The Solvency II 2020 review is currently underway, but what changes are the captive insurance industry expecting to see?
The Solvency II directive, which came into effect on 1 January 2016, is a European Union law that codifies and harmonises the EU insurance regulation.
Solvency II was a milestone for European insurance regulation and supervision. The directive is the first common supervisory framework in the EU and set global standards.
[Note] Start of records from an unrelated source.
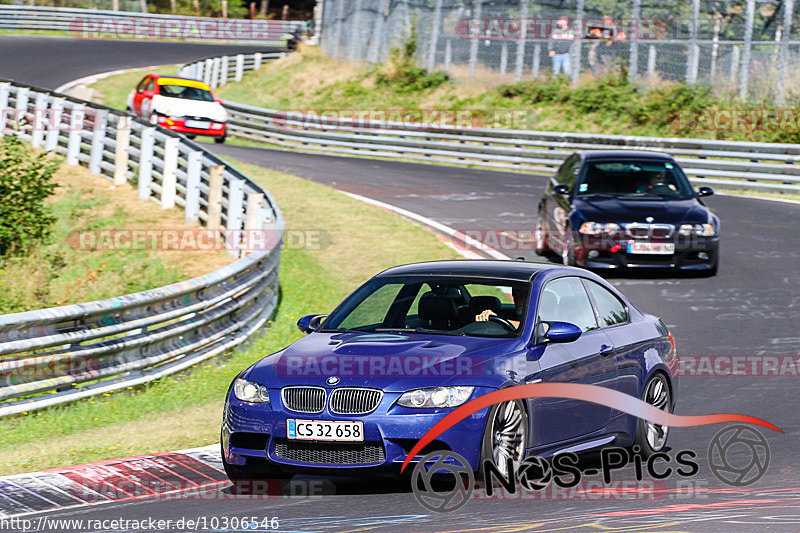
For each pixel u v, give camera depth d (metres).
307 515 21.22
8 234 59.75
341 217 70.69
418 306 26.08
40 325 33.44
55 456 27.67
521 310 25.22
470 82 133.75
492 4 132.50
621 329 27.66
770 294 51.09
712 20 115.00
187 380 38.78
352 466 22.34
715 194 85.44
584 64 124.69
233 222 58.66
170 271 56.06
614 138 95.31
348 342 24.58
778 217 73.25
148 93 110.69
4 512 22.06
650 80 119.44
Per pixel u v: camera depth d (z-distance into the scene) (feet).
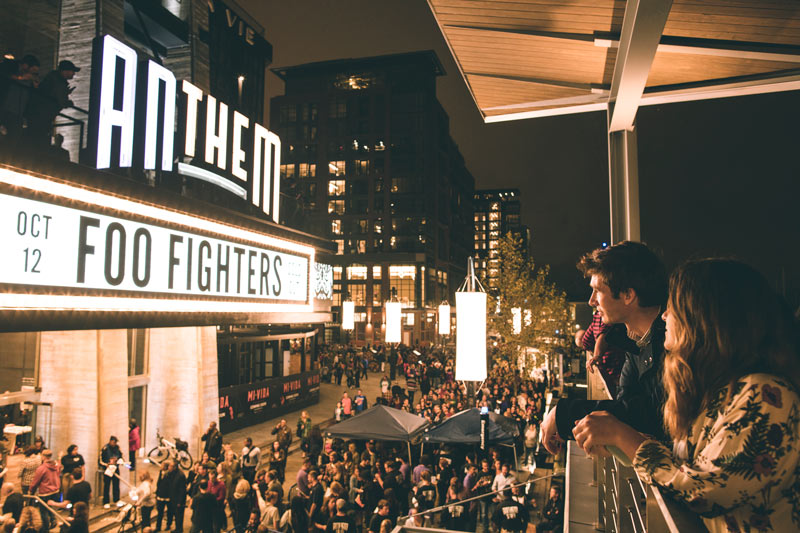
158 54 66.23
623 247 5.21
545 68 16.22
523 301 98.02
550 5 12.26
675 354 3.51
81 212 27.27
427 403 67.97
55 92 29.09
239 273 42.55
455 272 303.89
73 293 26.66
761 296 3.21
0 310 22.97
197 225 37.09
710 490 2.89
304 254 54.24
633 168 13.92
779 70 13.71
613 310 5.23
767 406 2.86
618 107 12.22
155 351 62.03
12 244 23.59
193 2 71.36
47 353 47.88
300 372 98.68
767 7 11.09
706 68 14.14
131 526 40.63
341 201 241.76
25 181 24.25
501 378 92.53
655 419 4.59
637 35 8.65
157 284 32.78
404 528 16.63
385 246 235.81
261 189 48.47
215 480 37.50
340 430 44.88
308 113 248.52
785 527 2.81
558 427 4.83
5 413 45.39
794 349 3.12
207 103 42.63
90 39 53.42
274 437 70.90
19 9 52.47
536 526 30.81
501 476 36.40
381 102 241.55
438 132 266.77
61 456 40.34
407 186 237.66
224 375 76.74
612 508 9.13
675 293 3.55
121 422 49.96
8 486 35.58
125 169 34.32
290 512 33.78
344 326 50.16
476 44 15.14
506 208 487.20
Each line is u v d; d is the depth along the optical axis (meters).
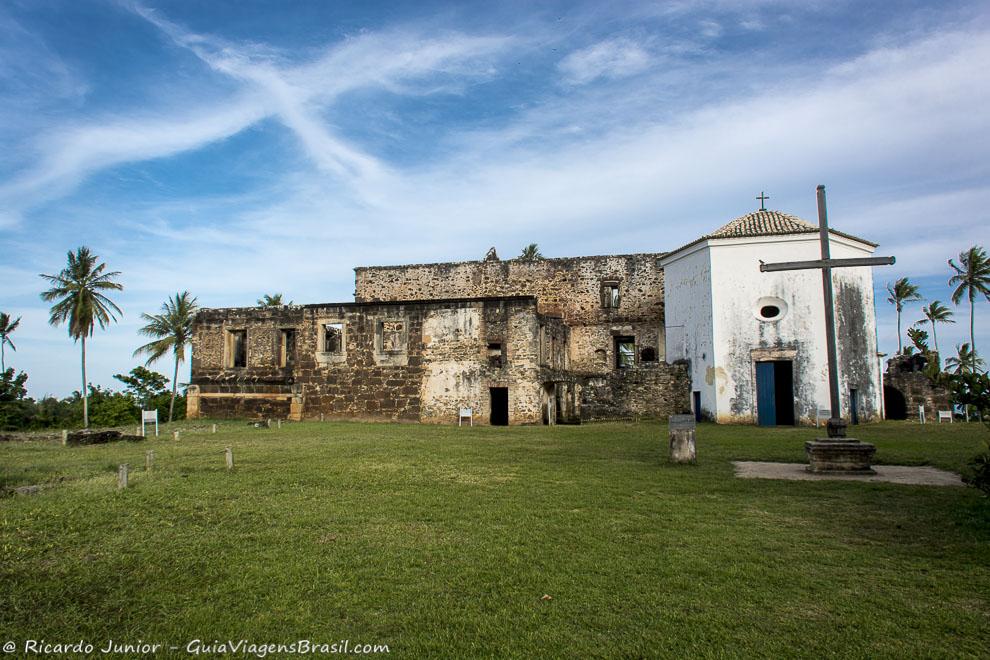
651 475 11.13
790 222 24.52
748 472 11.60
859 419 23.25
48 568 6.34
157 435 20.44
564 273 32.69
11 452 15.75
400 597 5.57
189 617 5.25
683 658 4.43
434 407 25.91
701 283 24.97
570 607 5.30
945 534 7.23
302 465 12.58
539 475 11.26
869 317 24.25
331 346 29.78
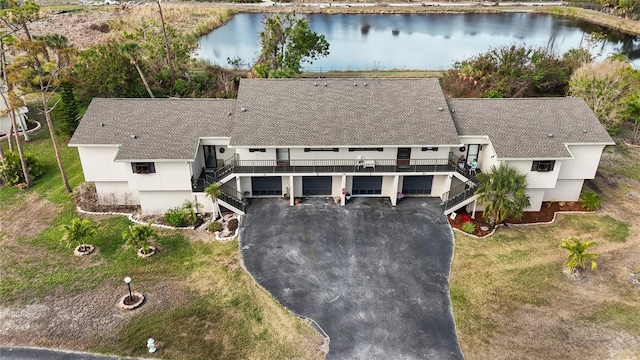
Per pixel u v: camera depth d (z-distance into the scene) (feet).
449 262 101.96
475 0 426.51
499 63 193.57
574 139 113.39
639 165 141.38
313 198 123.24
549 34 320.09
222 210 118.42
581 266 99.91
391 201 121.60
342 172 115.75
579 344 82.48
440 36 314.35
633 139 156.66
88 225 104.22
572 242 107.76
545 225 114.21
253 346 81.71
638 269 99.86
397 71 220.43
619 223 114.93
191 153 109.40
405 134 114.83
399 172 115.75
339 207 119.75
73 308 88.89
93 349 80.53
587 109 123.44
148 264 100.73
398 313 88.69
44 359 78.38
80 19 292.40
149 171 109.40
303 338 83.20
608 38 311.06
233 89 188.96
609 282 96.53
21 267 99.45
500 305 90.79
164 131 115.85
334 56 259.60
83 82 160.15
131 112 121.29
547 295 93.20
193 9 340.18
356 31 323.16
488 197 109.29
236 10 364.58
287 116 119.85
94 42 241.35
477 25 346.95
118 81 160.97
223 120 120.98
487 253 104.68
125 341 82.07
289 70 181.98
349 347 81.56
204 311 88.63
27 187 128.47
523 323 86.84
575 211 119.44
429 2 417.08
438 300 91.86
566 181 119.75
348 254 103.91
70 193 125.08
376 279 96.89
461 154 121.70
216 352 80.53
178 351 80.53
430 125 117.60
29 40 126.00
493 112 123.65
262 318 87.25
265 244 106.83
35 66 135.33
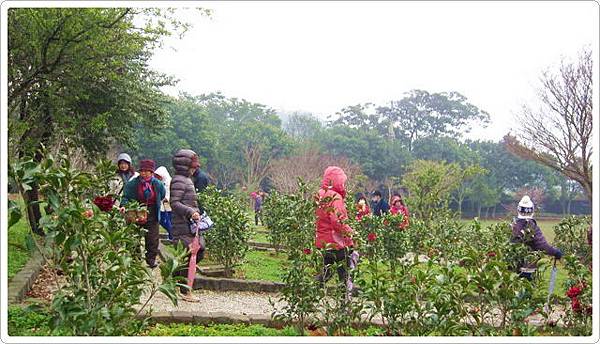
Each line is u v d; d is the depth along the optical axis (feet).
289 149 165.99
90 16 30.42
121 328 15.30
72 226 14.66
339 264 20.22
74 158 48.14
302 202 21.99
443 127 195.72
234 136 165.89
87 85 36.58
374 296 18.24
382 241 33.42
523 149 68.18
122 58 38.24
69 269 15.08
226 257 30.48
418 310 17.34
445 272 17.26
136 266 15.43
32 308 15.16
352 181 132.05
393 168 157.99
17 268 25.38
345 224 23.25
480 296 17.87
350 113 203.62
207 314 21.18
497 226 32.53
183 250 16.40
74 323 14.51
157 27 34.14
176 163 25.84
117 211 18.20
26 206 15.10
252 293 27.61
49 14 29.71
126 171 30.73
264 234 54.70
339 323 19.03
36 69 32.09
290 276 19.79
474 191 141.28
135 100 40.52
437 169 77.66
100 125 36.45
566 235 39.83
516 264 23.44
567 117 64.49
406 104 199.52
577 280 21.34
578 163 65.72
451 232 34.96
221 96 210.38
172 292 15.21
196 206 25.82
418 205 52.70
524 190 147.54
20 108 36.04
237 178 158.71
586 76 63.00
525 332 17.49
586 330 20.20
It sets the basis for the integration of the single market for insurance in Europe.
The system is based on a forward-looking and risk-based approach, requiring the highest risk management standards and active monitoring and steering of the risk an insurer is facing.
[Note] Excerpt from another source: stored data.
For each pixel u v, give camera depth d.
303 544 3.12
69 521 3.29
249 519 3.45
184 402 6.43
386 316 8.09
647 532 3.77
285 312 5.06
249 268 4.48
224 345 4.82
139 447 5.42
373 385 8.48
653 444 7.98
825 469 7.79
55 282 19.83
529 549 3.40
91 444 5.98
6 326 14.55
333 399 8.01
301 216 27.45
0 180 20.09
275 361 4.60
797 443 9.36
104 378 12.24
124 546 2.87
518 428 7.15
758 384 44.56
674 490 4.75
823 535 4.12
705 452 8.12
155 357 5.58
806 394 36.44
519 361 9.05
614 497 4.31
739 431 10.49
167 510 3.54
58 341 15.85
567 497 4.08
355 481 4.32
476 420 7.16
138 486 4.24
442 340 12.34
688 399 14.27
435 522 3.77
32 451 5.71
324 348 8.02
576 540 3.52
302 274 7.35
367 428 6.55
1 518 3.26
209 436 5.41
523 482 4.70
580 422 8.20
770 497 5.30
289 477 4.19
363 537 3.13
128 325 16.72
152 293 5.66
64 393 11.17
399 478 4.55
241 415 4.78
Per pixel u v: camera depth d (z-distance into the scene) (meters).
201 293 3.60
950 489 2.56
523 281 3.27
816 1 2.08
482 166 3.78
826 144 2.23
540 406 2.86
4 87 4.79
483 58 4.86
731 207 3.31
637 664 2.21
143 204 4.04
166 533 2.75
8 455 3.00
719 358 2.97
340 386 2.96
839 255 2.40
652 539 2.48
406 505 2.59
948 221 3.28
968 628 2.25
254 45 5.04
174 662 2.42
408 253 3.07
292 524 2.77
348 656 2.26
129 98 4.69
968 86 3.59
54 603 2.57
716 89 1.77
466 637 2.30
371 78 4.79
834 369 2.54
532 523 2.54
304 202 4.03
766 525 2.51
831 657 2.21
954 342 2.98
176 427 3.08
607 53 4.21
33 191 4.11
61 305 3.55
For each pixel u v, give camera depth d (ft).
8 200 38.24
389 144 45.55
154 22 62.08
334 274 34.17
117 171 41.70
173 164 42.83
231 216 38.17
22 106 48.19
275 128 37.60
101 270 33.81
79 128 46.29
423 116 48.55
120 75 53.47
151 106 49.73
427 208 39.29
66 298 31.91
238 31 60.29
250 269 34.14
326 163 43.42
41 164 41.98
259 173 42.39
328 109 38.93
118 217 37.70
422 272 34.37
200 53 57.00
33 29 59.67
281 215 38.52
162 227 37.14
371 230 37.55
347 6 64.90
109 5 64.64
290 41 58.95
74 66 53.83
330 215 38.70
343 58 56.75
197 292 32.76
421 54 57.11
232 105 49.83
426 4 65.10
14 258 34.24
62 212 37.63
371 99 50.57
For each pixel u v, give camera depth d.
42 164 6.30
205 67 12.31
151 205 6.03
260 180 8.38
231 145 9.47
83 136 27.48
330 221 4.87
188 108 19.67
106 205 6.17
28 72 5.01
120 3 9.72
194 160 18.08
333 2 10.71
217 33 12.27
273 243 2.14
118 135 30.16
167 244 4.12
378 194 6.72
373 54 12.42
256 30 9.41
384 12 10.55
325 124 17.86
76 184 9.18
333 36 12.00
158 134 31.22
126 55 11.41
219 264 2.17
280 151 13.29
It ensures fair competition and consistent consumer protection across the EU and allows insurers to provide their product cross-border.
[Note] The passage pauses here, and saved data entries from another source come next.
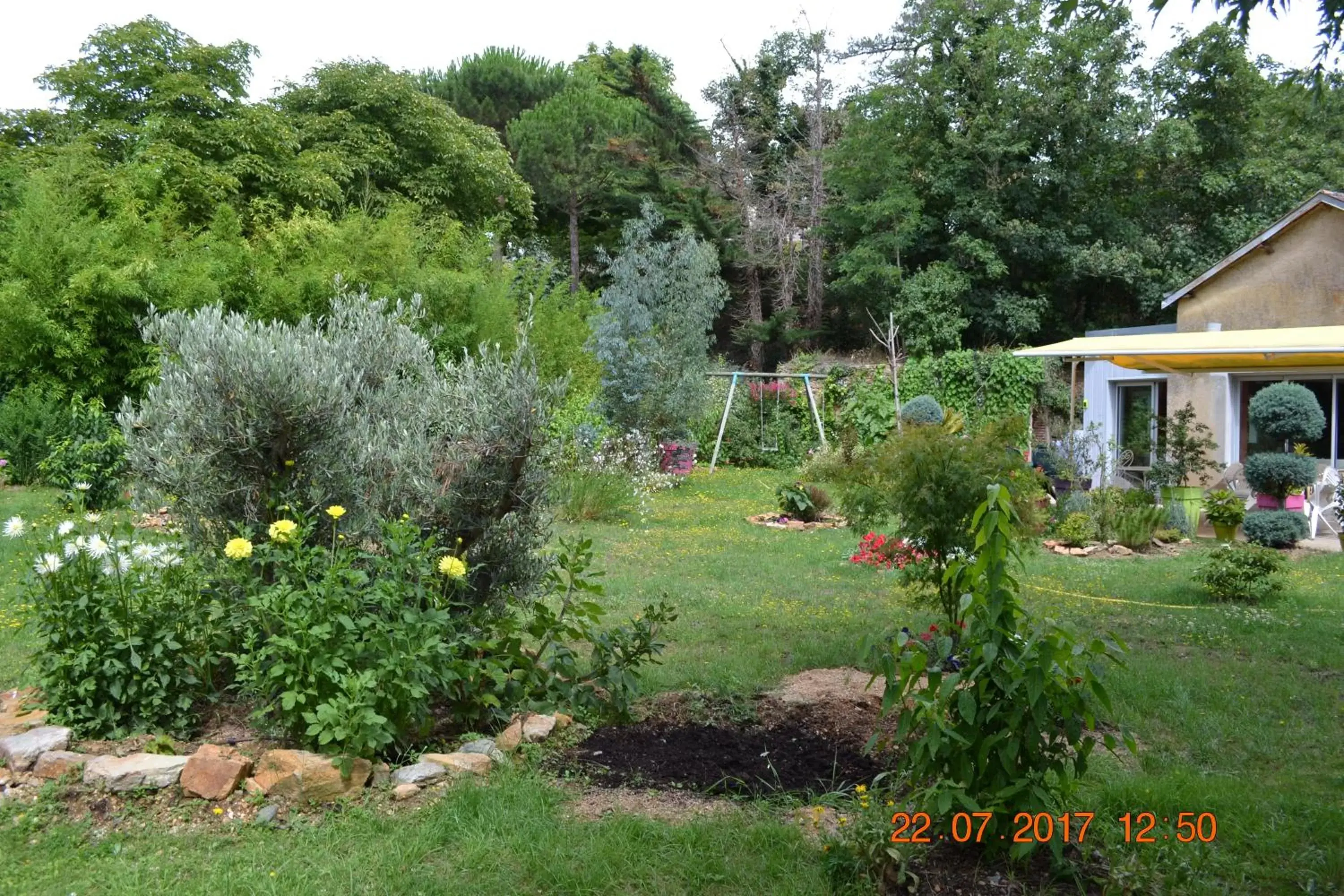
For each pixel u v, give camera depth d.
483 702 4.58
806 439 22.59
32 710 4.52
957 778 3.26
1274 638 7.23
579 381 19.94
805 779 4.24
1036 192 27.66
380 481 5.04
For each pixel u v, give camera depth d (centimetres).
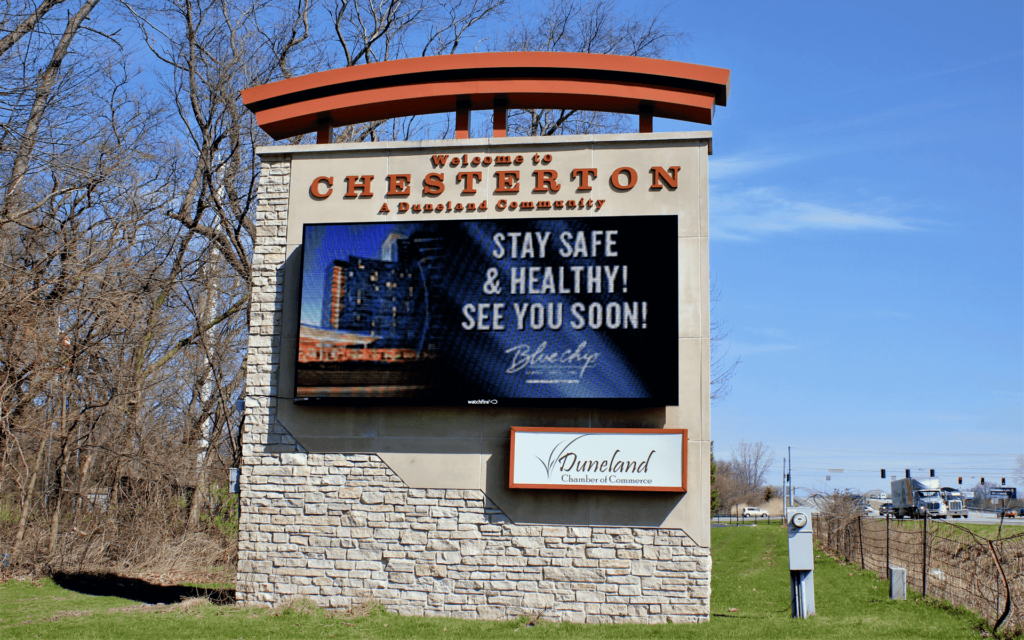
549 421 1240
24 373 1733
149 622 1161
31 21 1812
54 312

However, Solvency II has added a lot of complexity to the process and structures of companies and supervisors, presenting a significant regulatory burden.
As Guenter Droese, executive director, European Captive Insurance and Reinsurance Owners Association (ECIROA), says: “Solvency II introduced a lot more work which follows the three pillars with the respective requirements and a challenging volume of reporting, leading to some changes in the organisational structure.”
Where captives in the past didn’t provide the prescriptive information to their owner which they now need, Droese notes that this can be qualified as an advantage for the captive owner.
He explains: “Before the implementation, some captives covered the main requirements anyway; for those which chose a rather simple and low-level performance the additional workload and especially the reporting has grown dramatically—with huge differences between the various domiciles.”
“The level of professionalism has been increased and the comparability between the various companies is now to a certain extent possible—even when a very limited number of interested parties has read publicly available reports,” he adds.
Although the majority of captives do not suffer under the new regime, which Droese says to a certain extent means “business as usual”.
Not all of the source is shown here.